--- GIVEN RECORDS ---
-=-=-=-=-
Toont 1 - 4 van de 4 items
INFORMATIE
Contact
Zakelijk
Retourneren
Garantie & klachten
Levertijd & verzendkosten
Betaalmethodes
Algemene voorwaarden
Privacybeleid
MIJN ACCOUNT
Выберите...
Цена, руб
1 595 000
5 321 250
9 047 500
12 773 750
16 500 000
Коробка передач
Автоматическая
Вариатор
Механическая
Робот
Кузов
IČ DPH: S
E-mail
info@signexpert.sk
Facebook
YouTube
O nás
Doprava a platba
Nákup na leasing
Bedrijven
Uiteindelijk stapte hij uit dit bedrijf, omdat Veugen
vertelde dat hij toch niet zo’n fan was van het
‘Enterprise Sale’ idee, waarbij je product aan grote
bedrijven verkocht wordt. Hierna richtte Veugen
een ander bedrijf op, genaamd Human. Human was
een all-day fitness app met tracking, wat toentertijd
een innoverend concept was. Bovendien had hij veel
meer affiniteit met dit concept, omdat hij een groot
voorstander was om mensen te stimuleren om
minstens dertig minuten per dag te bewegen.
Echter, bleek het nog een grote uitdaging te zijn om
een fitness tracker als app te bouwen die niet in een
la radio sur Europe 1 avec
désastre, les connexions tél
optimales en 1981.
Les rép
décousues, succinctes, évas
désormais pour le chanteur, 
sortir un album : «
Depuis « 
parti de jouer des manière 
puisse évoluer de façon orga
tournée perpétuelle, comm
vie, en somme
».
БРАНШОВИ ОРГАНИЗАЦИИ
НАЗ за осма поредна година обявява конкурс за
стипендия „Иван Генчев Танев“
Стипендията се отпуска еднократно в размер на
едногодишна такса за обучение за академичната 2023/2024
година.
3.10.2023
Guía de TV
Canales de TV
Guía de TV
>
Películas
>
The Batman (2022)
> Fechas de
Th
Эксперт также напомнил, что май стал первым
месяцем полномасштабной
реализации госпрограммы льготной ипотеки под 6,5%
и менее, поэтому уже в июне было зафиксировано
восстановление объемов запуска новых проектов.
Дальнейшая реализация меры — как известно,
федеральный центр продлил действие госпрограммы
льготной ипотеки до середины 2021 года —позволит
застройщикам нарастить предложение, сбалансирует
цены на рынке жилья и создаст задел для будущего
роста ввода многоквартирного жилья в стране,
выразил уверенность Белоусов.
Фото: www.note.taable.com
-=-=-=-=-
--- ASSIGNMENT ---
Extract every line of text from the material above, word for word and in the original order.

--- ANSWER TO THIS EXERCISE ---
Toont 1 - 4 van de 4 items
INFORMATIE
Contact
Zakelijk
Retourneren
Garantie & klachten
Levertijd & verzendkosten
Betaalmethodes
Algemene voorwaarden
Privacybeleid
MIJN ACCOUNT
Выберите...
Цена, руб
1 595 000
5 321 250
9 047 500
12 773 750
16 500 000
Коробка передач
Автоматическая
Вариатор
Механическая
Робот
Кузов
IČ DPH: S
E-mail
info@signexpert.sk
Facebook
YouTube
O nás
Doprava a platba
Nákup na leasing
Bedrijven
Uiteindelijk stapte hij uit dit bedrijf, omdat Veugen
vertelde dat hij toch niet zo’n fan was van het
‘Enterprise Sale’ idee, waarbij je product aan grote
bedrijven verkocht wordt. Hierna richtte Veugen
een ander bedrijf op, genaamd Human. Human was
een all-day fitness app met tracking, wat toentertijd
een innoverend concept was. Bovendien had hij veel
meer affiniteit met dit concept, omdat hij een groot
voorstander was om mensen te stimuleren om
minstens dertig minuten per dag te bewegen.
Echter, bleek het nog een grote uitdaging te zijn om
een fitness tracker als app te bouwen die niet in een
la radio sur Europe 1 avec
désastre, les connexions tél
optimales en 1981.
Les rép
décousues, succinctes, évas
désormais pour le chanteur, 
sortir un album : «
Depuis « 
parti de jouer des manière 
puisse évoluer de façon orga
tournée perpétuelle, comm
vie, en somme
».
БРАНШОВИ ОРГАНИЗАЦИИ
НАЗ за осма поредна година обявява конкурс за
стипендия „Иван Генчев Танев“
Стипендията се отпуска еднократно в размер на
едногодишна такса за обучение за академичната 2023/2024
година.
3.10.2023
Guía de TV
Canales de TV
Guía de TV
>
Películas
>
The Batman (2022)
> Fechas de
Th
Эксперт также напомнил, что май стал первым
месяцем полномасштабной
реализации госпрограммы льготной ипотеки под 6,5%
и менее, поэтому уже в июне было зафиксировано
восстановление объемов запуска новых проектов.
Дальнейшая реализация меры — как известно,
федеральный центр продлил действие госпрограммы
льготной ипотеки до середины 2021 года —позволит
застройщикам нарастить предложение, сбалансирует
цены на рынке жилья и создаст задел для будущего
роста ввода многоквартирного жилья в стране,
выразил уверенность Белоусов.
Фото: www.note.taable.com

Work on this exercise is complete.